Ro_s<-sqf[ sample(which(sqf$crimsusp == "ROBBERY"), 10000 ), ]
ro_p<-qmplot(X, Y, data =Ro_s, colour = race, size = I(.5), maptype = "toner")+ ggtitle("Race & Crime:Robbery")+ theme(panel.background =   element_rect(fill = "aliceblue",colour = "aliceblue"), plot.title = element_text(hjust = 0.5,size = 12, face = "bold"))

Mi_s<-sqf[ sample(which(sqf$crimsusp == "MISD"), 10000 ), ]
mi_p<-qmplot(X, Y, data =Mi_s, colour = race, size = I(.5), maptype = "toner")+ ggtitle("Race & Crime:Misdemeanor")+ theme(panel.background =   element_rect(fill = "aliceblue",colour = "aliceblue"), plot.title = element_text(hjust = 0.5,size = 12, face = "bold"))
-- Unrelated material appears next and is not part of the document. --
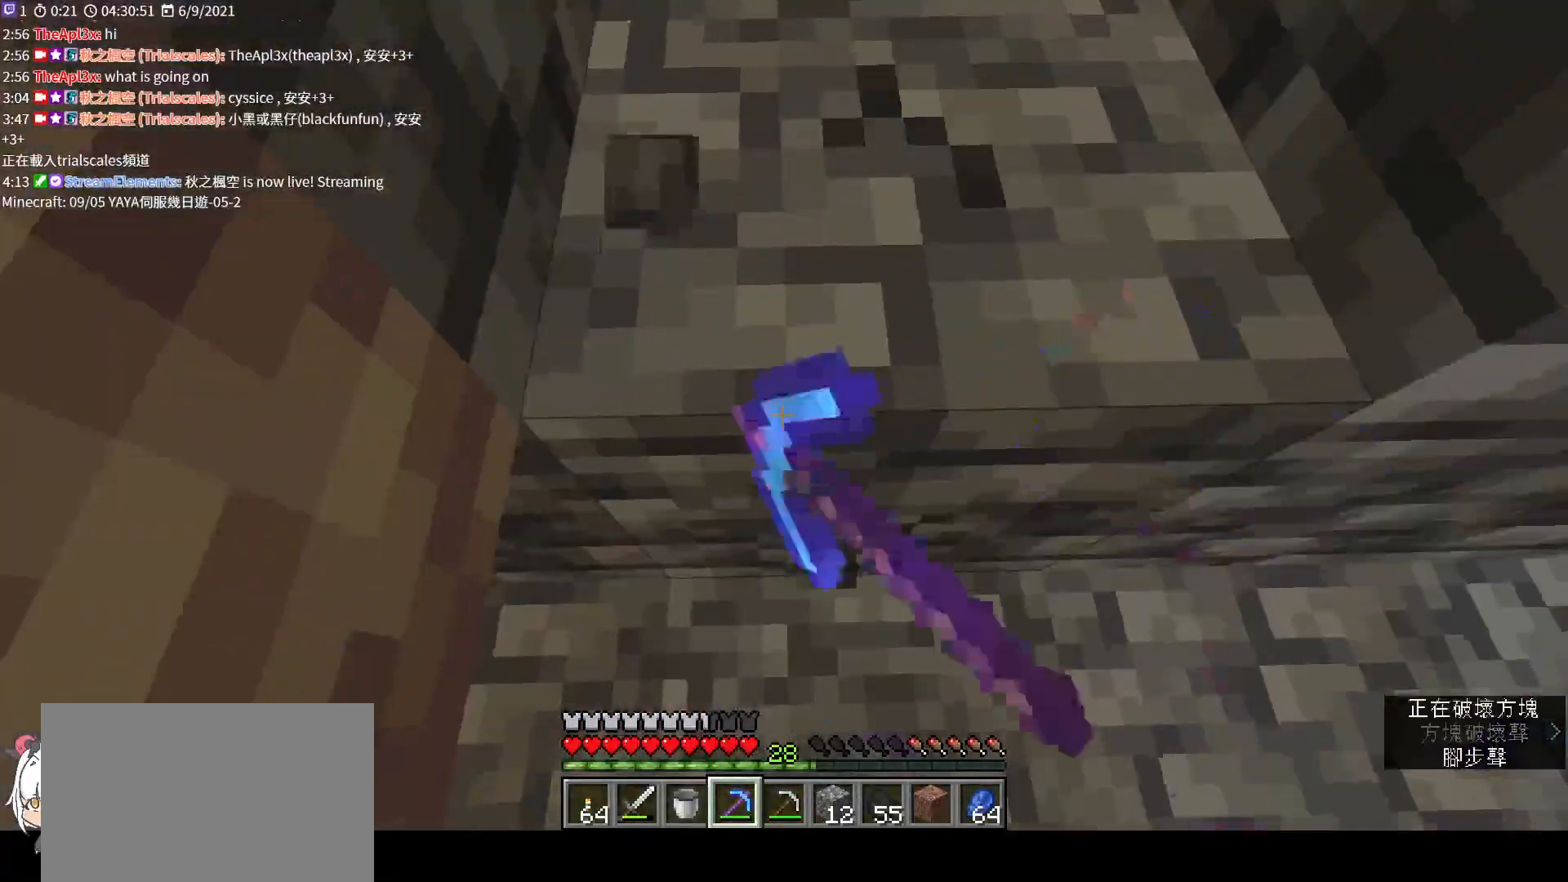
{"keys": ["d", "shift"], "mouse": [], "events": [[133, "mouse_left", "up"], [233, "w", "down"], [433, "d", "down"], [467, "w", "up"]]}
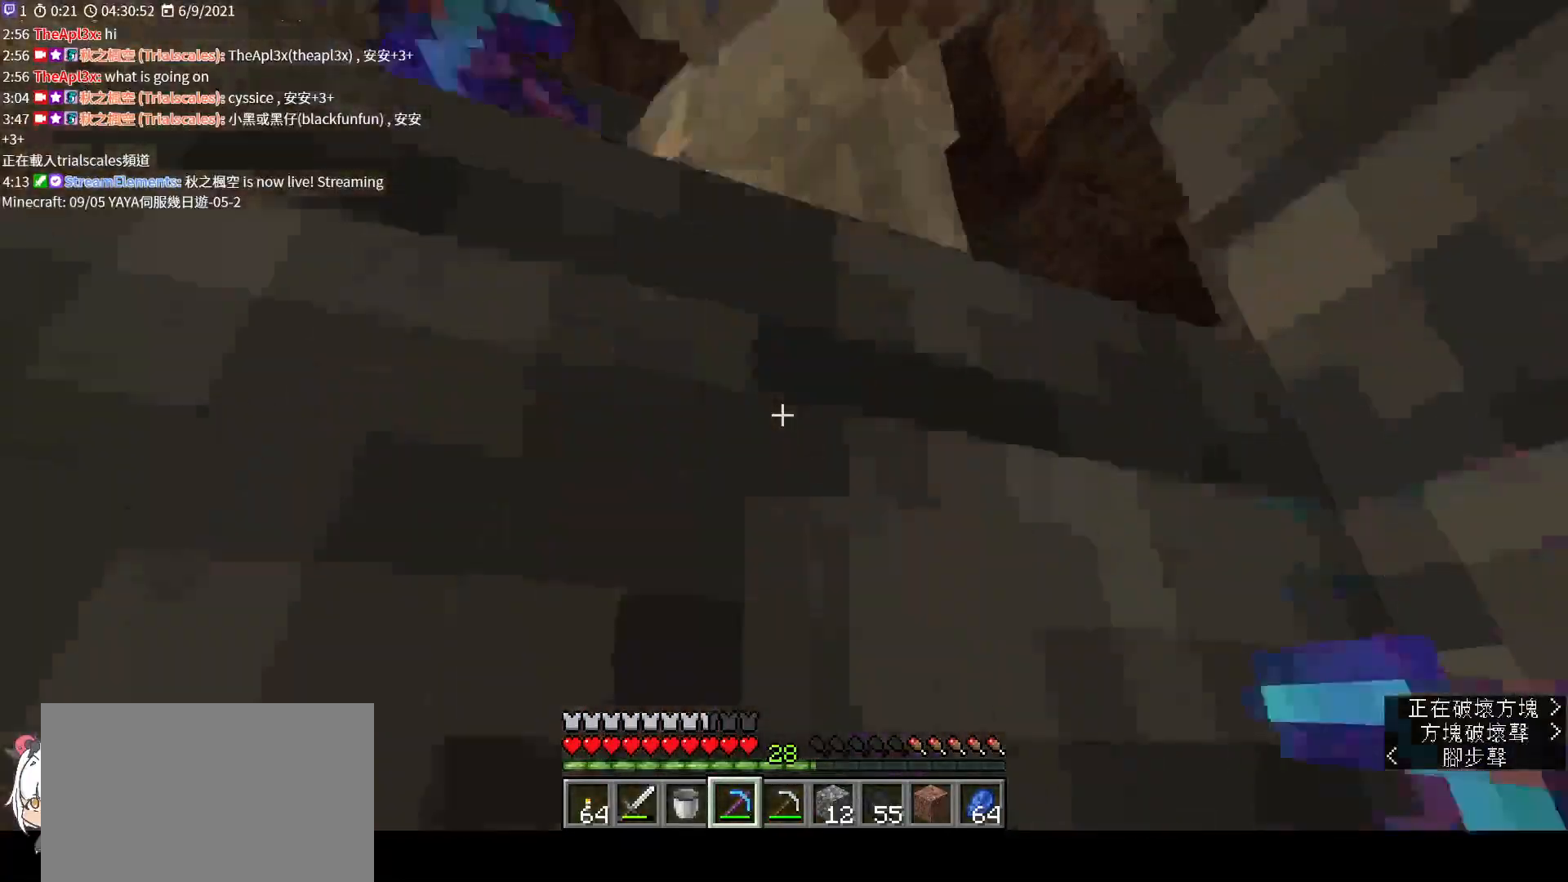
{"keys": ["shift"], "mouse": [], "events": [[67, "d", "up"], [67, "space", "down"], [233, "space", "up"], [333, "a", "down"], [400, "a", "up"]]}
Poting Felony & Weapon Arrest:

grid.arrange(fp, wp, ncol = 2)

Poting Robbery & Misdemeanor Arrest:

grid.arrange(ro_p,mi_p, ncol = 2)

We can clearly see that some neighborhood has gun problem mostly Brooklyn. Most of the arrest for felony and weapon charge were lations and African Americans. White and other race more likely to get arrest for misdemeanors.

What I Learn:

After this expletory analysis and model analysis, I can say NYPD try to fulfilling predefine number of stops by stopping fixed number of people. This might cause racial biases that indicated the low arrest rate but high stop number of black people which kind of prove my hypothesis. However, at the same time most of the successful arrest were Black race. Therefore, even though I was able to get some bias, we need more detail analysis including censes data that will give us a better idea about demography.